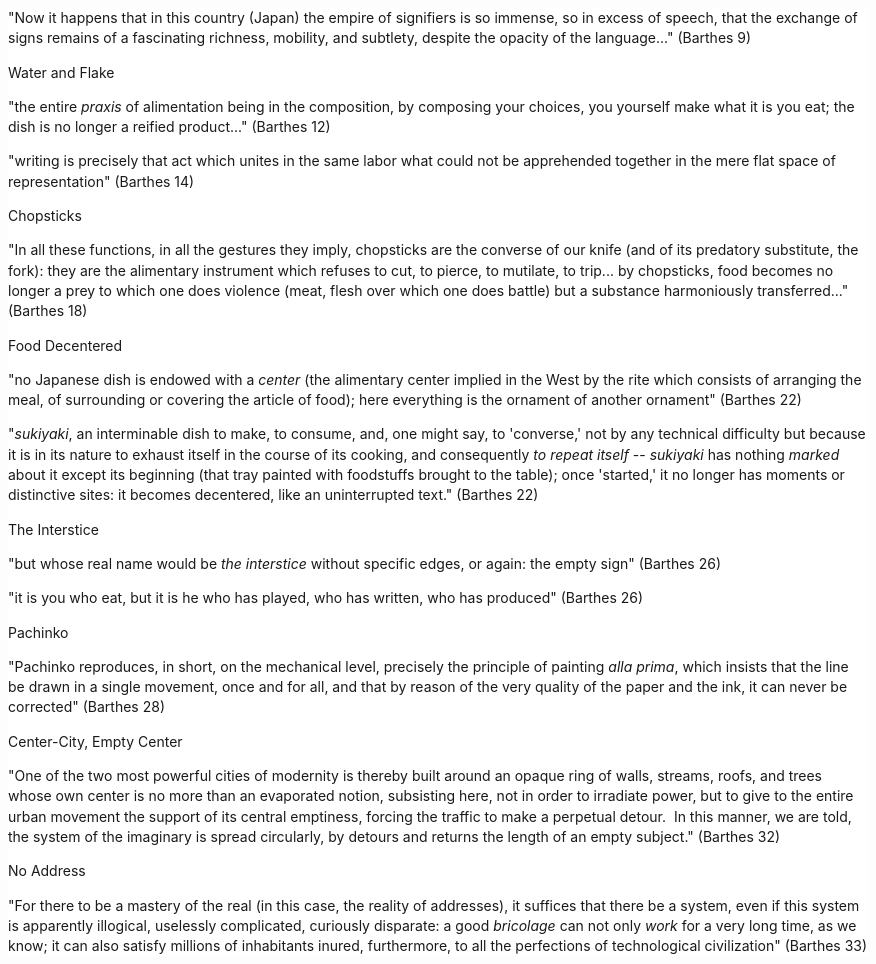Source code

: "Now it happens that in this country (Japan) the empire of signifiers is so immense, so in excess of speech, that the exchange of signs remains of a fascinating richness, mobility, and subtlety, despite the opacity of the language..." (Barthes 9)

Water and Flake

"the entire *praxis* of alimentation being in the composition, by composing your choices, you yourself make what it is you eat; the dish is no longer a reified product..." (Barthes 12)

"writing is precisely that act which unites in the same labor what could not be apprehended together in the mere flat space of representation" (Barthes 14)

Chopsticks

"In all these functions, in all the gestures they imply, chopsticks are the converse of our knife (and of its predatory substitute, the fork): they are the alimentary instrument which refuses to cut, to pierce, to mutilate, to trip... by chopsticks, food becomes no longer a prey to which one does violence (meat, flesh over which one does battle) but a substance harmoniously transferred..." (Barthes 18)

Food Decentered

"no Japanese dish is endowed with a *center* (the alimentary center implied in the West by the rite which consists of arranging the meal, of surrounding or covering the article of food); here everything is the ornament of another ornament" (Barthes 22)

"*sukiyaki*, an interminable dish to make, to consume, and, one might say, to 'converse,' not by any technical difficulty but because it is in its nature to exhaust itself in the course of its cooking, and consequently *to repeat itself* -- *sukiyaki* has nothing *marked* about it except its beginning (that tray painted with foodstuffs brought to the table); once 'started,' it no longer has moments or distinctive sites: it becomes decentered, like an uninterrupted text." (Barthes 22)

The Interstice

"but whose real name would be *the interstice* without specific edges, or again: the empty sign" (Barthes 26)

"it is you who eat, but it is he who has played, who has written, who has produced" (Barthes 26)

Pachinko

"Pachinko reproduces, in short, on the mechanical level, precisely the principle of painting *alla prima*, which insists that the line be drawn in a single movement, once and for all, and that by reason of the very quality of the paper and the ink, it can never be corrected" (Barthes 28)

Center-City, Empty Center

"One of the two most powerful cities of modernity is thereby built around an opaque ring of walls, streams, roofs, and trees whose own center is no more than an evaporated notion, subsisting here, not in order to irradiate power, but to give to the entire urban movement the support of its central emptiness, forcing the traffic to make a perpetual detour.  In this manner, we are told, the system of the imaginary is spread circularly, by detours and returns the length of an empty subject." (Barthes 32)

No Address

"For there to be a mastery of the real (in this case, the reality of addresses), it suffices that there be a system, even if this system is apparently illogical, uselessly complicated, curiously disparate: a good *bricolage* can not only *work* for a very long time, as we know; it can also satisfy millions of inhabitants inured, furthermore, to all the perfections of technological civilization" (Barthes 33)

----

• Activity:
If a line in the entries holds the word "Pachinko", count it. Report the total only.

• Task answer:
2